[Problem a] Transcribe the portion of the passage on the Osage murder trial that begins with "History is a" and runs through "from the outset.".

[Excerpted passage]
________________________________________

History is a merciless judge. It lays bare our tragic blunders and foolish missteps and exposes our most intimate secrets, wielding the power of hindsight like an arrogant detective who seems to know the end of the mystery from the outset.


Depending on who is writing it of course.

There was one question that the judge and the prosecutors and the defense never asked the jurors but that was central to the proceedings: Would a jury of twelve white men ever punish another white man for killing an American Indian? One skeptical reporter noted, “The attitude of a pioneer cattleman toward the full-blood Indian…is fairly well recognized.” A prominent member of the Osage tribe put the matter more bluntly: “It is a question in my mind whether this jury is considering a murder case or not. The question for them to decide is whether a white man killing an Osage is murder—or merely cruelty to animals.

Let's run this by the most flagrant racists here.

An Indian Affairs agent said, 'The question will suggest itself, which of these people are the savages?'

Cue Hamas and Bibi?

________________________________________

[Problem b] Rewrite the listing from its start through the line containing "ironically designed to", replacing "Lesson Plan" with "Activity" and leaving everything else unchanged. Include only those lines and omit the pictures.

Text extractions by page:
________________________________________

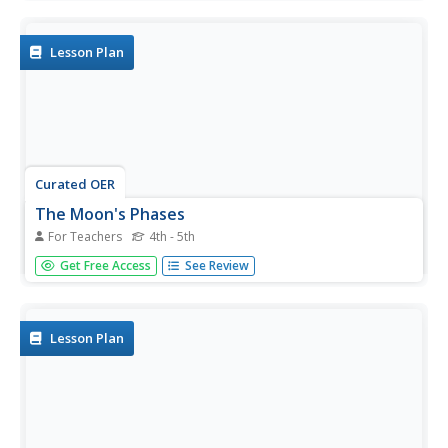
and then answer 3 multiple choice questions regarding the
information.
Lesson Plan
Curated OER
The Moon's Phases
For Teachers
4th - 5th
In this science worksheet, students visit a specified Web
Get Free Access
See Review
site which allows them to discover the phase of the moon
on any date in history. Students record the moon phase
for the day of their birth, the first moon landing in 1969
and on...
Lesson Plan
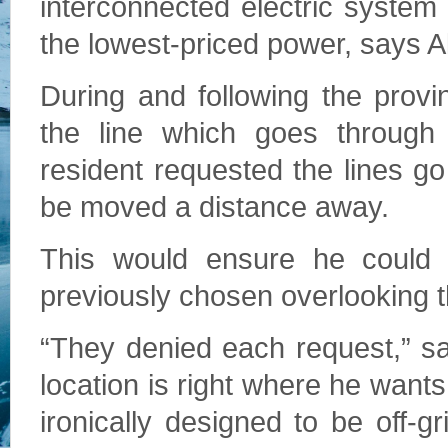
interconnected electric syste
the lowest-priced power, says Al
During and following the provi
the line which goes through
resident requested the lines go 
be moved a distance away.
This would ensure he could 
previously chosen overlooking th
“They denied each request,” sa
location is right where he wants
ironically designed to be off-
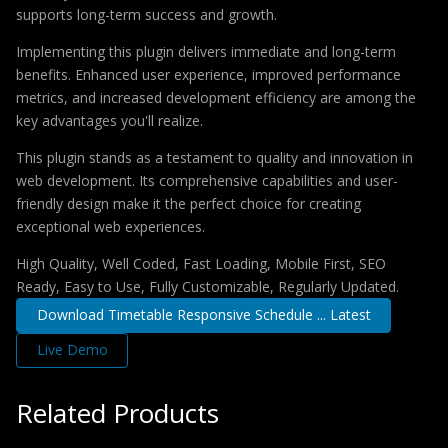
supports long-term success and growth.
Implementing this plugin delivers immediate and long-term
benefits. Enhanced user experience, improved performance
metrics, and increased development efficiency are among the
key advantages you'll realize.
This plugin stands as a testament to quality and innovation in
web development. Its comprehensive capabilities and user-
friendly design make it the perfect choice for creating
exceptional web experiences.
High Quality, Well Coded, Fast Loading, Mobile First, SEO
Ready, Easy to Use, Fully Customizable, Regularly Updated.
Download Timetable Responsive Schedule ... Latest
Live Demo
Related Products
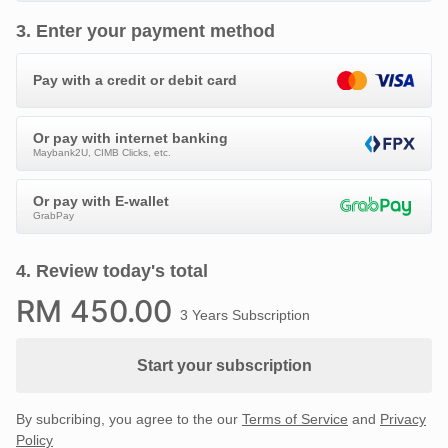
3
.
Enter your payment method
Pay with a credit or debit card
Or pay with internet banking
Maybank2U, CIMB Clicks, etc.
Or pay with E-wallet
GrabPay
4
.
Review today's total
RM
450
.00
3 Years Subscription
Start your subscription
By subcribing, you agree to the our
Terms of Service
and
Privacy
Policy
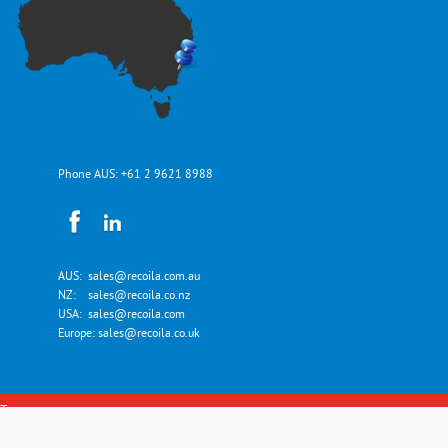
Phone AUS:
+61 2 9621 8988
AUS:
sales@recoila.com.au
NZ:
sales@recoila.co.nz
USA:
sales@recoila.com
Europe:
sales@recoila.co.uk
Top
Copyright © Recoila Hose and Cord Reels 2026. All Rights Reserved.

________________________________________

[Written answer a]
History is a merciless judge. It lays bare our tragic blunders and foolish missteps and exposes our most intimate secrets, wielding the power of hindsight like an arrogant detective who seems to know the end of the mystery from the outset.

[Written answer b]
and then answer 3 multiple choice questions regarding the
information.
Activity
Curated OER
The Moon's Phases
For Teachers
4th - 5th
In this science worksheet, students visit a specified Web
Get Free Access
See Review
site which allows them to discover the phase of the moon
on any date in history. Students record the moon phase
for the day of their birth, the first moon landing in 1969
and on...
Activity
interconnected electric syste
the lowest-priced power, says Al
During and following the provi
the line which goes through
resident requested the lines go 
be moved a distance away.
This would ensure he could 
previously chosen overlooking th
“They denied each request,” sa
location is right where he wants
ironically designed to be off-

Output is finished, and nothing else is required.